Passage shown:
--- --- ---
Meth users who quit may reverse some heart damage

Send a link to a friend  Share

[June 01, 2017] By Lisa Rapaport

(Reuters Health) - With the right treatments, some methamphetamine users who kick the habit might be able to undo heart damage linked to abusing these drugs, a small study suggests.

Some previous research in animals and humans has tied meth abuse to a variety of serious or potentially fatal cardiovascular problems including heart failure, as well as damage to blood vessels in the brain, stroke, high blood pressure and irregular heartbeat. But research to date hasn’t offered a clear picture of what happens to the heart once methamphetamine use stops.

For the current study, researchers examined data on 30 meth users in Germany with evidence of heart failure. After an average follow-up of almost three years, the 23 users who quit during the study were less likely to die, have a stroke or be hospitalized for heart failure than the seven continuing meth users, although the study was too small to rule out the possibility that these differences were due to chance.

“We can see that suspending use of methamphetamine appears to lead to a reversal of heart failure in a good number of patients that are affected in this way,” said Dr. James Januzzi, Jr. of Harvard Medical School and the Massachusetts General Hospital Heart Center in Boston.

“This recovery is a most important finding, and illustrates the importance of abstinence, not only in the short term to improve heart function, but also longer-term to avoid risk for return of heart dysfunction and death from heart failure,” Januzzi, author of an editorial accompanying the study in JACC: Heart Failure, said by email.

At the start of the study, patients were typically around 30 years old and had been abusing meth for almost six years, though the duration of drug use ranged from one to 15 years.

Imaging tests done at the beginning of the study found that all of them had what’s known as severely impaired left ventricular ejection fraction, a reduced ability to send blood out into the body from the main pumping chamber of the heart that is a hallmark of heart failure.

Many patients also had shortness of breath or difficulty breathing, heart valve damage, blood clots, palpitations or a chronic cough.

During the study, patients received treatments tailored to their specific heart issues that included surgically implanted or externally worn defibrillators to establish a normal heart beat as well as drugs to manage blood pressure, reduce fluid buildup and prevent clotting.

[to top of second column]

Two patients who quit meth and one who continued to abuse the drug died during the study.
--- --- ---
What to work on:
- 1) Duplicate everything in the methamphetamine article from "(Reuters Health) - With" down to "methamphetamine use stops.".
- 2) According to the methamphetamine article, which cardiovascular problems has previous research tied to meth abuse?
The items bear no relation to the methamphetamine article.

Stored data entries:
--- --- ---
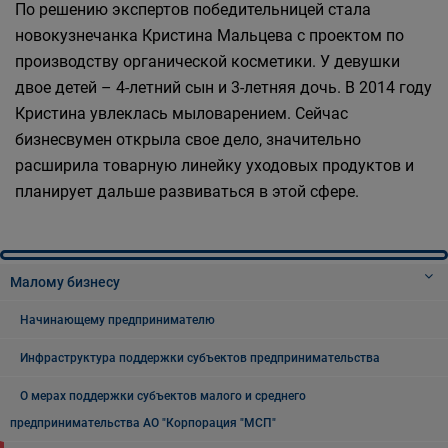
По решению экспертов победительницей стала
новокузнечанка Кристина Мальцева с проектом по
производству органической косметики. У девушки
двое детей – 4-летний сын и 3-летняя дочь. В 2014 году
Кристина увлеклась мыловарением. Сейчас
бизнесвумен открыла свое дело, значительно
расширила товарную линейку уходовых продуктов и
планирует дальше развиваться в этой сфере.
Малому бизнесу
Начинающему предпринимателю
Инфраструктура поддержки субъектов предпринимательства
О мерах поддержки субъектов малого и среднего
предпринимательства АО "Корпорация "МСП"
--- --- ---
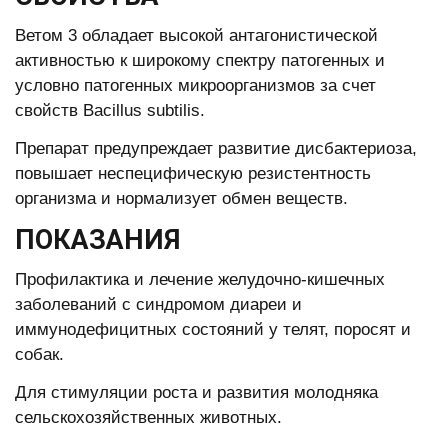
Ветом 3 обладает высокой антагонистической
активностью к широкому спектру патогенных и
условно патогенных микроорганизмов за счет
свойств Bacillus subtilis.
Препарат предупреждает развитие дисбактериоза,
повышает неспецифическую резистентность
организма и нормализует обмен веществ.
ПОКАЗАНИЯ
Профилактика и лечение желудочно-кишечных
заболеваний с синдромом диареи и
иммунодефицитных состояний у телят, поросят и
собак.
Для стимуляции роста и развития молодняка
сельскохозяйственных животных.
--- --- ---
Set of answers:
- 1)
(Reuters Health) - With the right treatments, some methamphetamine users who kick the habit might be able to undo heart damage linked to abusing these drugs, a small study suggests.

Some previous research in animals and humans has tied meth abuse to a variety of serious or potentially fatal cardiovascular problems including heart failure, as well as damage to blood vessels in the brain, stroke, high blood pressure and irregular heartbeat. But research to date hasn’t offered a clear picture of what happens to the heart once methamphetamine use stops.

- 2)
- Heart failure
- Damage to blood vessels in the brain
- Stroke
- High blood pressure
- Irregular heartbeat